[Opening Recorded data section]

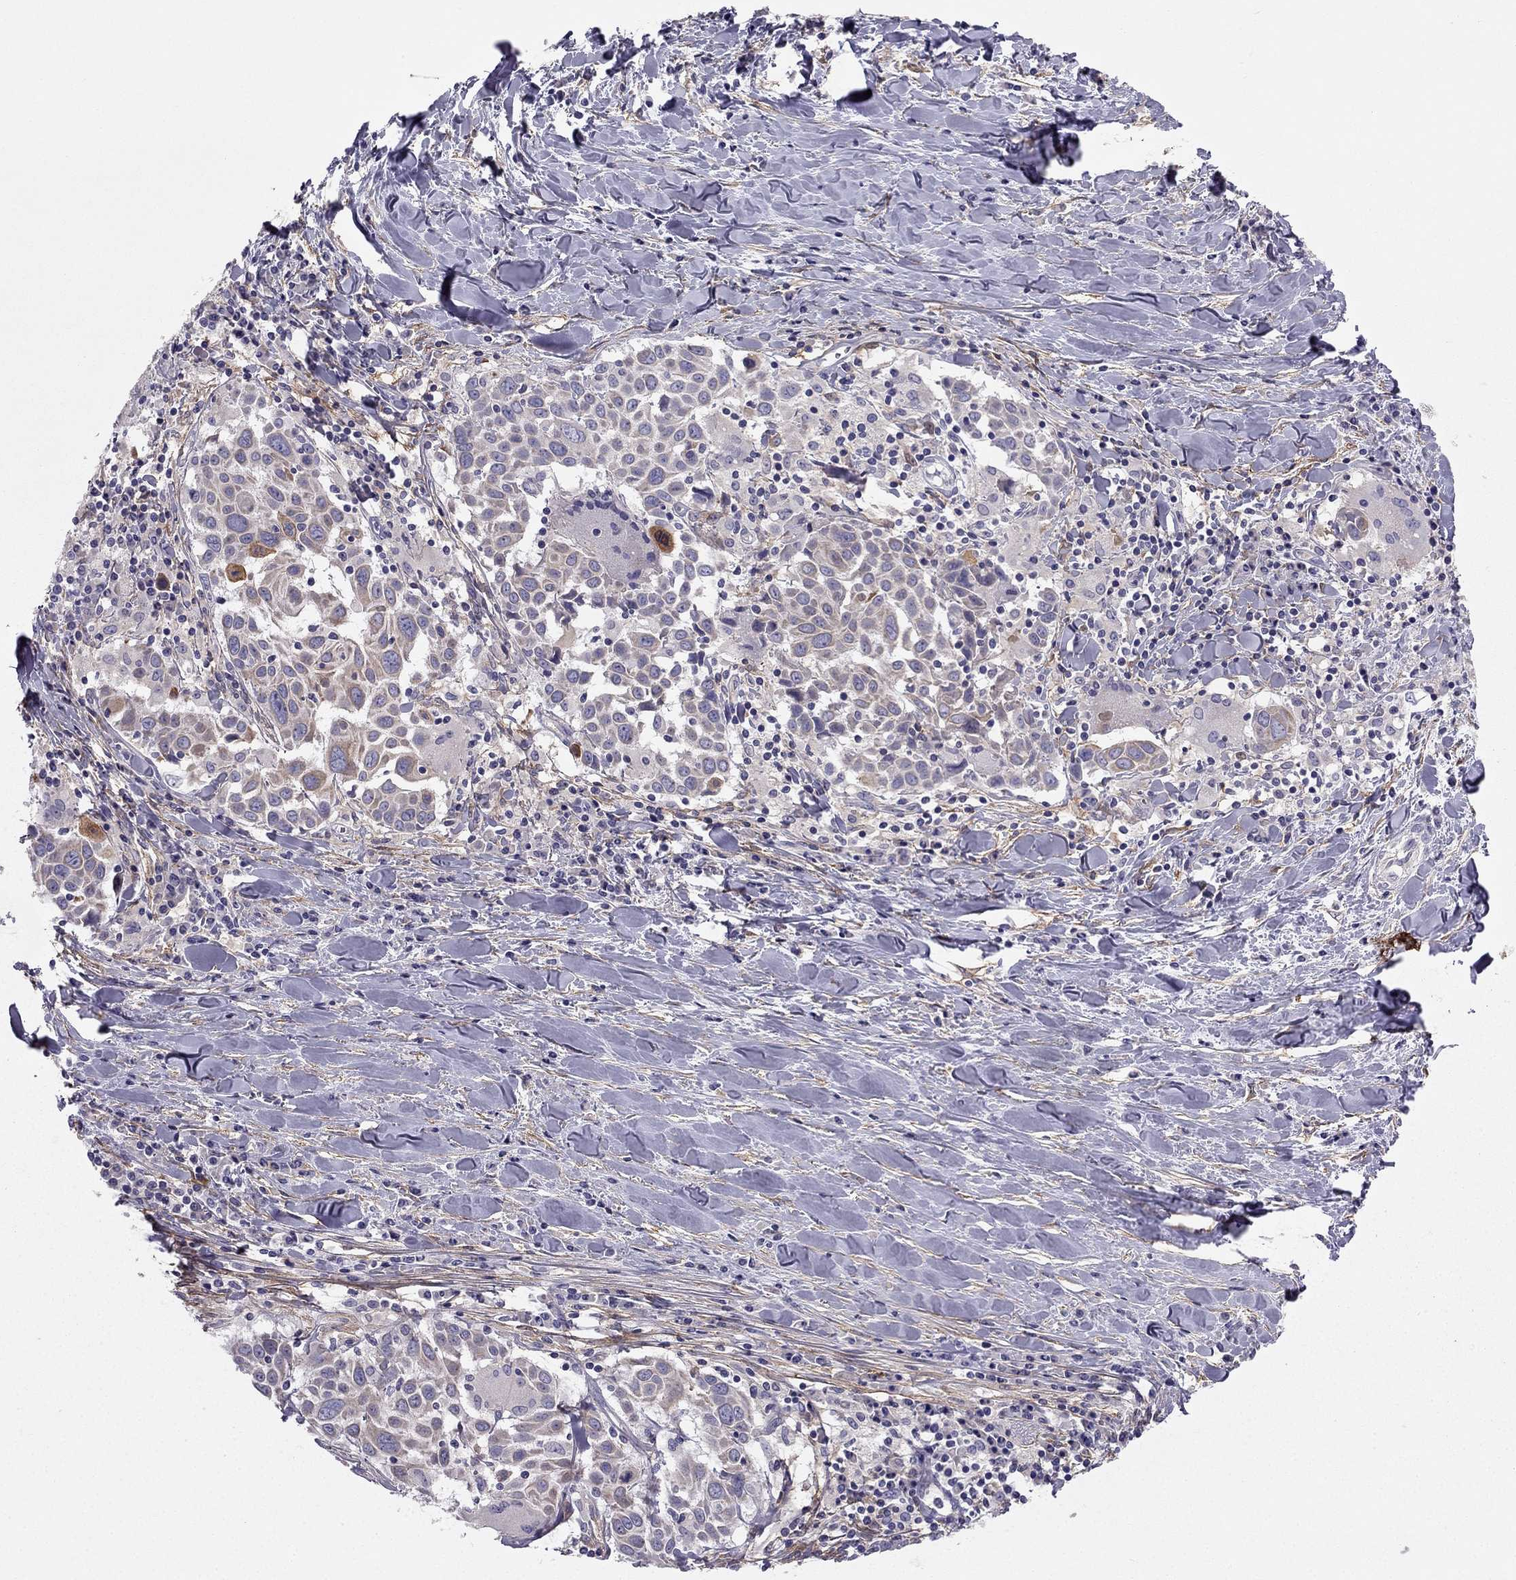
{"staining": {"intensity": "weak", "quantity": "<25%", "location": "cytoplasmic/membranous"}, "tissue": "lung cancer", "cell_type": "Tumor cells", "image_type": "cancer", "snomed": [{"axis": "morphology", "description": "Squamous cell carcinoma, NOS"}, {"axis": "topography", "description": "Lung"}], "caption": "Tumor cells are negative for protein expression in human squamous cell carcinoma (lung).", "gene": "SYT5", "patient": {"sex": "male", "age": 57}}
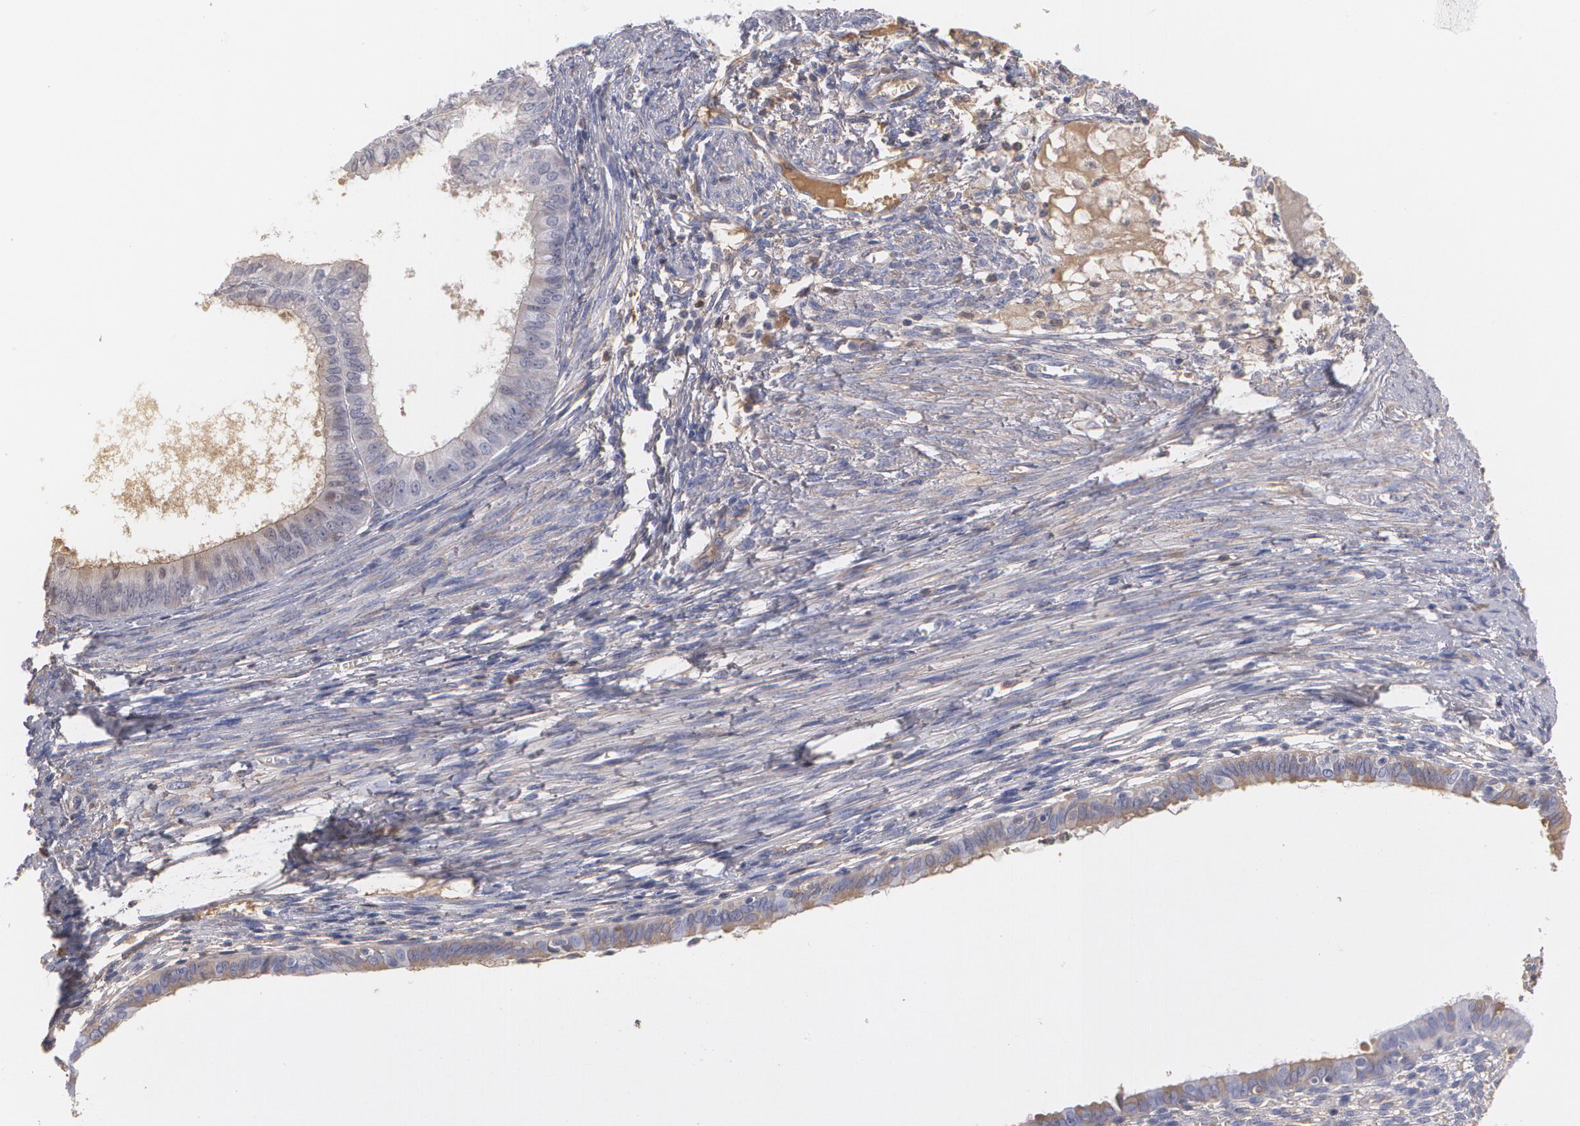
{"staining": {"intensity": "weak", "quantity": "<25%", "location": "cytoplasmic/membranous"}, "tissue": "endometrial cancer", "cell_type": "Tumor cells", "image_type": "cancer", "snomed": [{"axis": "morphology", "description": "Adenocarcinoma, NOS"}, {"axis": "topography", "description": "Endometrium"}], "caption": "Image shows no significant protein expression in tumor cells of endometrial cancer (adenocarcinoma).", "gene": "SERPINA1", "patient": {"sex": "female", "age": 76}}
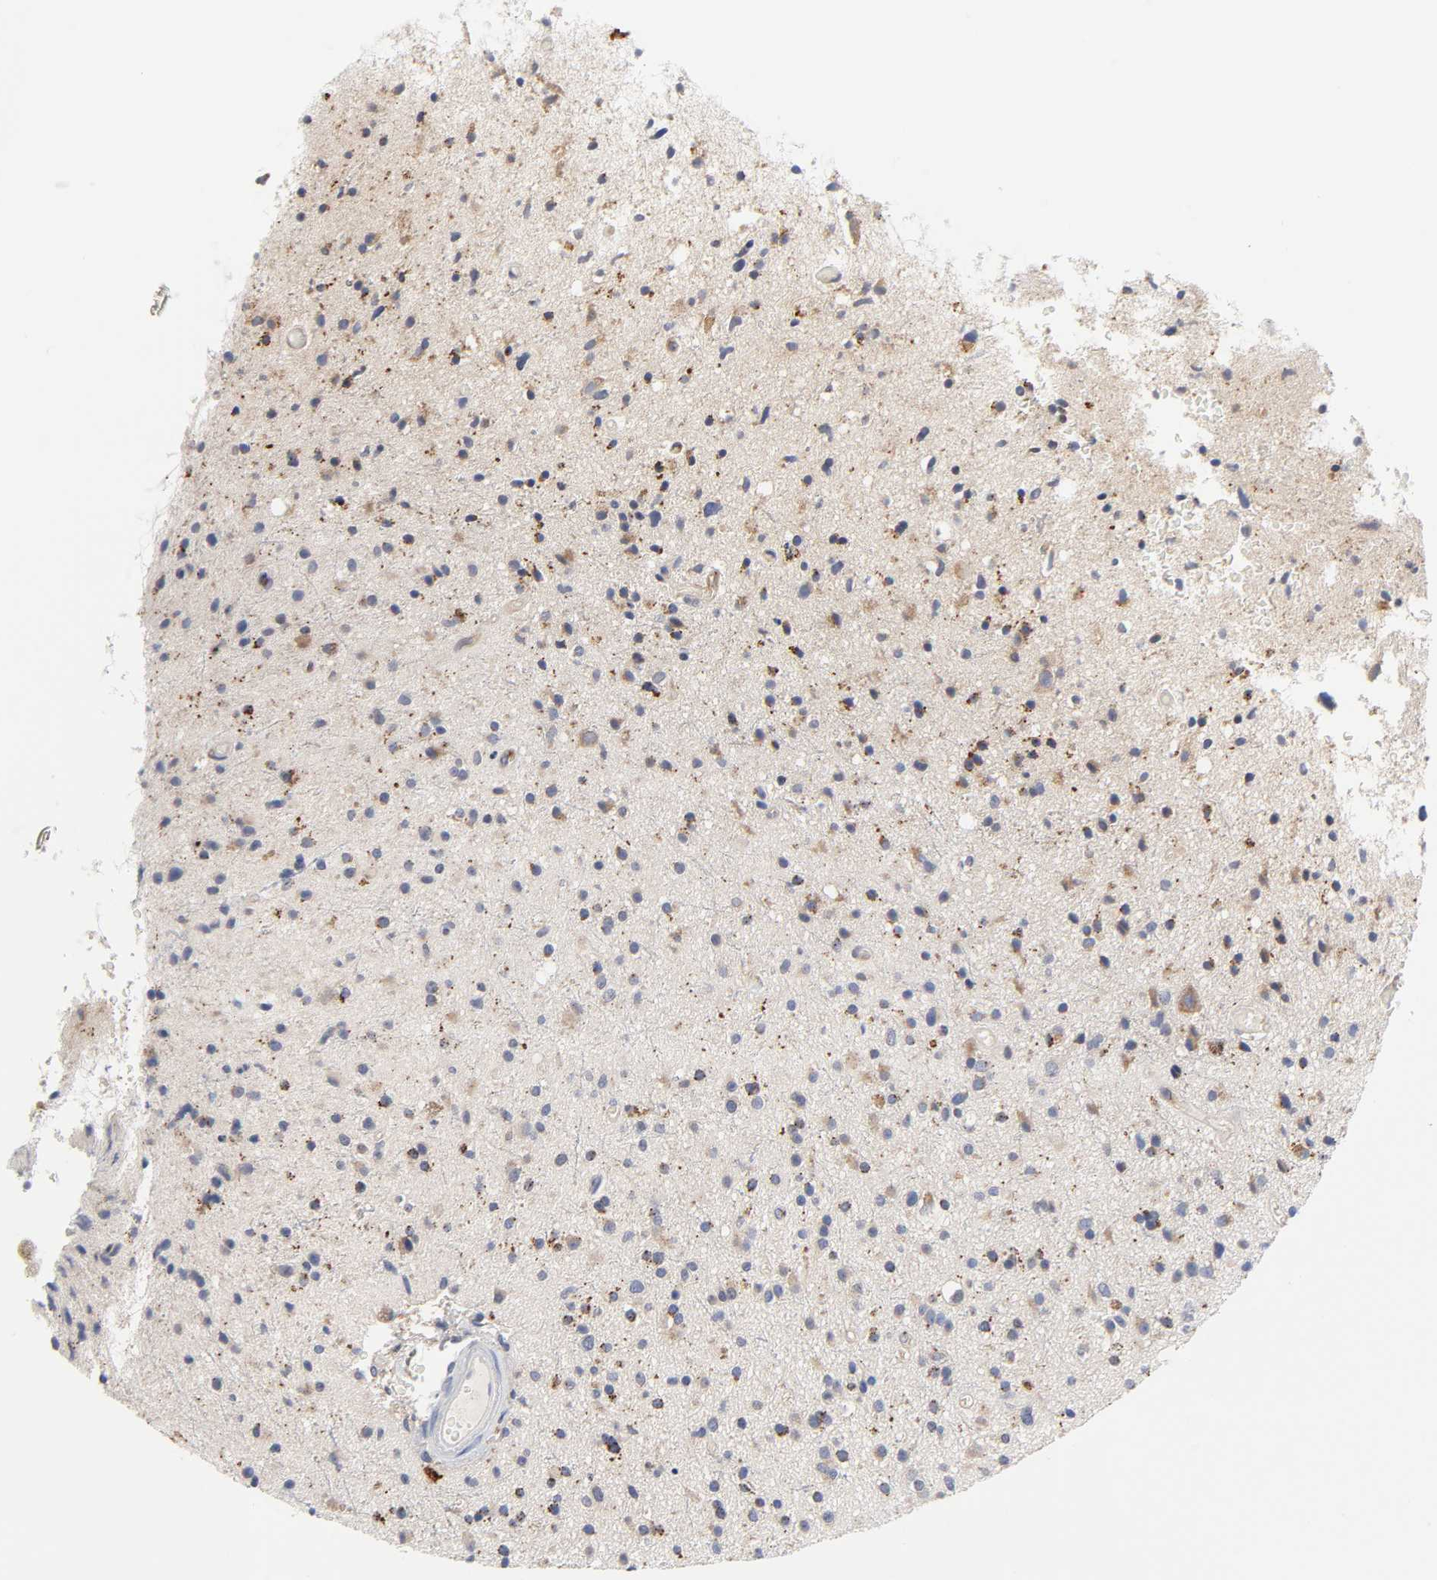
{"staining": {"intensity": "weak", "quantity": "25%-75%", "location": "cytoplasmic/membranous"}, "tissue": "glioma", "cell_type": "Tumor cells", "image_type": "cancer", "snomed": [{"axis": "morphology", "description": "Glioma, malignant, High grade"}, {"axis": "topography", "description": "Brain"}], "caption": "A high-resolution photomicrograph shows IHC staining of malignant glioma (high-grade), which exhibits weak cytoplasmic/membranous expression in approximately 25%-75% of tumor cells.", "gene": "C17orf75", "patient": {"sex": "male", "age": 33}}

[Closing Recorded data section]

**Activity**
Only the lines from the top of the material above down to the line bearing "shows no significant", that line included, should be set down exactly; no pictures.

**Response area**
{"staining": {"intensity": "weak", "quantity": "<25%", "location": "cytoplasmic/membranous"}, "tissue": "lung cancer", "cell_type": "Tumor cells", "image_type": "cancer", "snomed": [{"axis": "morphology", "description": "Squamous cell carcinoma, NOS"}, {"axis": "topography", "description": "Lung"}], "caption": "Tumor cells are negative for protein expression in human squamous cell carcinoma (lung).", "gene": "SYT5", "patient": {"sex": "male", "age": 57}}
{"staining": {"intensity": "weak", "quantity": "<25%", "location": "cytoplasmic/membranous"}, "tissue": "endometrial cancer", "cell_type": "Tumor cells", "image_type": "cancer", "snomed": [{"axis": "morphology", "description": "Adenocarcinoma, NOS"}, {"axis": "topography", "description": "Endometrium"}], "caption": "Image shows no significant protein expression in tumor cells of endometrial cancer (adenocarcinoma).", "gene": "SERPINA1", "patient": {"sex": "female", "age": 76}}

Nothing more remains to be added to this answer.